Debt servicing takes one of the biggest budget allocations and is expected to rise to Shs3.2 trillion in the 2024/25 financial year from Shs2.6 trillion, which deprives priority sectors of the economy of funding.
Money can never be enough
Mr Kasaija also said that some officials in government now call him “miser” for declining some supplementary requests, noting that money can never be enough for every sector, which calls for prioritising certain sectors of the economy that have a multiplier effect.
“Money will never be enough, even if you give me another Shs50 trillion ... but we can prioritise sectors, according to their weight,” he said.
Government has earmarked a number of sectors as priority areas in the 2024/25 financial year, which include; investing in people, roads, peace and security, electricity generation and transmission and effective management of natural disasters.

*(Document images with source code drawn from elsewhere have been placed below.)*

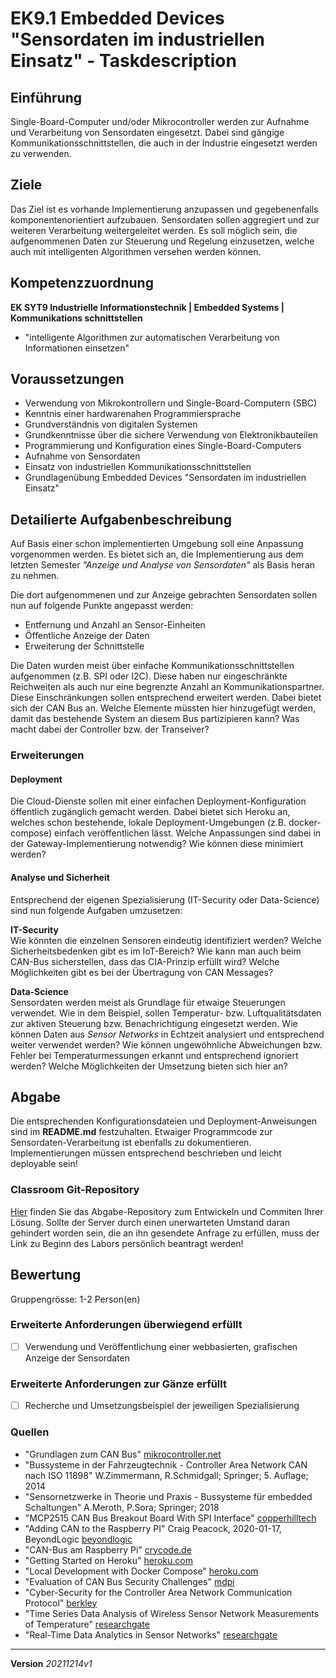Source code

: # EK9.1 Embedded Devices "Sensordaten im industriellen Einsatz" - Taskdescription

## Einführung
Single-Board-Computer und/oder Mikrocontroller werden zur Aufnahme und Verarbeitung von Sensordaten eingesetzt. Dabei sind gängige Kommunikationsschnittstellen, die auch in der Industrie eingesetzt werden zu verwenden.

## Ziele
Das Ziel ist es vorhande Implementierung anzupassen und gegebenenfalls komponentenorientiert aufzubauen. Sensordaten sollen aggregiert und zur weiteren Verarbeitung weitergeleitet werden. Es soll möglich sein, die aufgenommenen Daten zur Steuerung und Regelung einzusetzen, welche auch mit intelligenten Algorithmen versehen werden können.

## Kompetenzzuordnung
**EK SYT9 Industrielle Informationstechnik | Embedded Systems | Kommunikations schnittstellen**  
* "intelligente Algorithmen zur automatischen Verarbeitung von Informationen einsetzen"

## Voraussetzungen
* Verwendung von Mikrokontrollern und Single-Board-Computern (SBC)
* Kenntnis einer hardwarenahen Programmiersprache
* Grundverständnis von digitalen Systemen
* Grundkenntnisse über die sichere Verwendung von Elektronikbauteilen
* Programmierung und Konfiguration eines Single-Board-Computers
* Aufnahme von Sensordaten
* Einsatz von industriellen Kommunikationsschnittstellen
* Grundlagenübung Embedded Devices "Sensordaten im industriellen Einsatz"

## Detailierte Aufgabenbeschreibung
Auf Basis einer schon implementierten Umgebung soll eine Anpassung vorgenommen werden. Es bietet sich an, die Implementierung aus dem letzten Semester *"Anzeige und Analyse von Sensordaten"* als Basis heran zu nehmen.

Die dort aufgenommenen und zur Anzeige gebrachten Sensordaten sollen nun auf folgende Punkte angepasst werden:

* Entfernung und Anzahl an Sensor-Einheiten
* Öffentliche Anzeige der Daten
* Erweiterung der Schnittstelle

Die Daten wurden meist über einfache Kommunikationsschnittstellen aufgenommen (z.B. SPI oder I2C). Diese haben nur eingeschränkte Reichweiten als auch nur eine begrenzte Anzahl an Kommunikationspartner. Diese Einschränkungen sollen entsprechend erweitert werden. Dabei bietet sich der CAN Bus an. Welche Elemente müssten hier hinzugefügt werden, damit das bestehende System an diesem Bus partizipieren kann? Was macht dabei der Controller bzw. der Transeiver?

### Erweiterungen
#### Deployment
Die Cloud-Dienste sollen mit einer einfachen Deployment-Konfiguration öffentlich zugänglich gemacht werden. Dabei bietet sich Heroku an, welches schon bestehende, lokale Deployment-Umgebungen (z.B. docker-compose) einfach veröffentlichen lässt. Welche Anpassungen sind dabei in der Gateway-Implementierung notwendig? Wie können diese minimiert werden?

#### Analyse und Sicherheit
Entsprechend der eigenen Spezialisierung (IT-Security oder Data-Science) sind nun folgende Aufgaben umzusetzen:

**IT-Security**  
Wie könnten die einzelnen Sensoren eindeutig identifiziert werden? Welche Sicherheitsbedenken gibt es im IoT-Bereich? Wie kann man auch beim CAN-Bus sicherstellen, dass das CIA-Prinzip erfüllt wird? Welche Möglichkeiten gibt es bei der Übertragung von CAN Messages?

**Data-Science**  
Sensordaten werden meist als Grundlage für etwaige Steuerungen verwendet. Wie in dem Beispiel, sollen Temperatur- bzw. Luftqualitätsdaten zur aktiven Steuerung bzw. Benachrichtigung eingesetzt werden. Wie können Daten aus *Sensor Networks* in Echtzeit analysiert und entsprechend weiter verwendet werden? Wie können ungewöhnliche Abweichungen bzw. Fehler bei Temperaturmessungen erkannt und entsprechend ignoriert werden? Welche Möglichkeiten der Umsetzung bieten sich hier an?

## Abgabe
Die entsprechenden Konfigurationsdateien und Deployment-Anweisungen sind im **README.md** festzuhalten. Etwaiger Programmcode zur Sensordaten-Verarbeitung ist ebenfalls zu dokumentieren. Implementierungen müssen entsprechend beschrieben und leicht deployable sein!

### Classroom Git-Repository
[Hier](https://github.com/500) finden Sie das Abgabe-Repository zum Entwickeln und Commiten Ihrer Lösung. Sollte der Server durch einen unerwarteten Umstand daran gehindert worden sein, die an ihn gesendete Anfrage zu erfüllen, muss der Link zu Beginn des Labors persönlich beantragt werden!

## Bewertung
Gruppengrösse: 1-2 Person(en)
### Erweiterte Anforderungen **überwiegend erfüllt**
- [ ] Verwendung und Veröffentlichung einer webbasierten, grafischen Anzeige der Sensordaten
### Erweiterte Anforderungen **zur Gänze erfüllt**
- [ ] Recherche und Umsetzungsbeispiel der jeweiligen Spezialisierung

### Quellen
* "Grundlagen zum CAN Bus" [mikrocontroller.net](https://www.mikrocontroller.net/attachment/6819/canbus.pdf)
* "Bussysteme in der Fahrzeugtechnik - Controller Area Network CAN nach ISO 11898" W.Zimmermann, R.Schmidgall; Springer; 5. Auflage; 2014
* "Sensornetzwerke in Theorie und Praxis - Bussysteme für embedded Schaltungen" A.Meroth, P.Sora; Springer; 2018
* "MCP2515 CAN Bus Breakout Board With SPI Interface" [copperhilltech](https://copperhilltech.com/mcp2515-can-bus-breakout-board-with-spi-interface/)
* "Adding CAN to the Raspberry PI" Craig Peacock, 2020-01-17, BeyondLogic [beyondlogic](https://www.beyondlogic.org/adding-can-controller-area-network-to-the-raspberry-pi/)
* "CAN-Bus am Raspberry Pi" [crycode.de](https://crycode.de/can-bus-am-raspberry-pi)
* "Getting Started on Heroku" [heroku.com](https://devcenter.heroku.com/start)
* "Local Development with Docker Compose" [heroku.com](https://devcenter.heroku.com/articles/local-development-with-docker-compose)
* "Evaluation of CAN Bus Security Challenges" [mdpi](https://www.mdpi.com/1424-8220/20/8/2364?type=check_update&version=2)
* "Cyber-Security for the Controller Area Network Communication Protocol" [berkley](https://escholarship.org/content/qt5422g038/qt5422g038_noSplash_f8c542841c55634ea7b98bb06ff39d1b.pdf)
* "Time Series Data Analysis of Wireless Sensor Network Measurements of Temperature"  [researchgate](https://www.researchgate.net/profile/Raja_Jurdak/publication/317255116_Time_Series_Data_Analysis_of_Wireless_Sensor_Network_Measurements_of_Temperature/links/5947893445851525f899bbc4/Time-Series-Data-Analysis-of-Wireless-Sensor-Network-Measurements-of-Temperature.pdf)
* "Real-Time Data Analytics in Sensor Networks" [researchgate](https://www.researchgate.net/profile/Themis_Palpanas/publication/268348929_Real-Time_Data_Analytics_in_Sensor_Networks/links/5661f8fe08ae4931cd5c7196/Real-Time-Data-Analytics-in-Sensor-Networks.pdf)

---
**Version** *20211214v1*
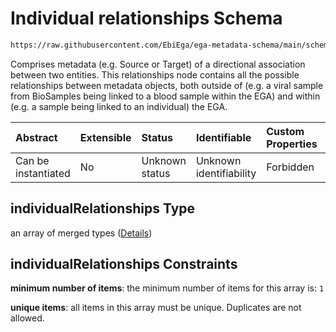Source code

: # Individual relationships Schema

```txt
https://raw.githubusercontent.com/EbiEga/ega-metadata-schema/main/schemas/EGA.individual.json#/properties/individualRelationships
```

Comprises metadata (e.g. Source or Target) of a directional association between two entities. This relationships node contains all the possible relationships between metadata objects, both outside of (e.g. a viral sample from BioSamples being linked to a blood sample within the EGA) and within (e.g. a sample being linked to an individual) the EGA.

| Abstract            | Extensible | Status         | Identifiable            | Custom Properties | Additional Properties | Access Restrictions | Defined In                                                                           |
| :------------------ | :--------- | :------------- | :---------------------- | :---------------- | :-------------------- | :------------------ | :----------------------------------------------------------------------------------- |
| Can be instantiated | No         | Unknown status | Unknown identifiability | Forbidden         | Forbidden             | none                | [EGA.individual.json\*](../../../schemas/EGA.individual.json "open original schema") |

## individualRelationships Type

an array of merged types ([Details](ega-14-properties-individual-relationships-items.md))

## individualRelationships Constraints

**minimum number of items**: the minimum number of items for this array is: `1`

**unique items**: all items in this array must be unique. Duplicates are not allowed.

During the meeting, Mr Kasaija also blamed ministries, government departments and agencies for failing to utilise money they request, noting that this represented fiscal indiscipline, given some officials are allocated money and disbursed to their accounts “but they play around with it”.
Impact of debt on economy
Mr Julius Mukunda, the Civil Society Budget Advocacy Group executive director, expressed concern about the impact of debt on the economy, noting that growing debt, careless borrowing and spending present dire challenges to the economy.
“We are not here to point fingers; rather, we are here to argue that our economy can prosper if we can resolve certain problems, like the debt burden problem,” he said, noting that government has the potential to save money on things such as domestic and international travel, entertainment and welfare among others.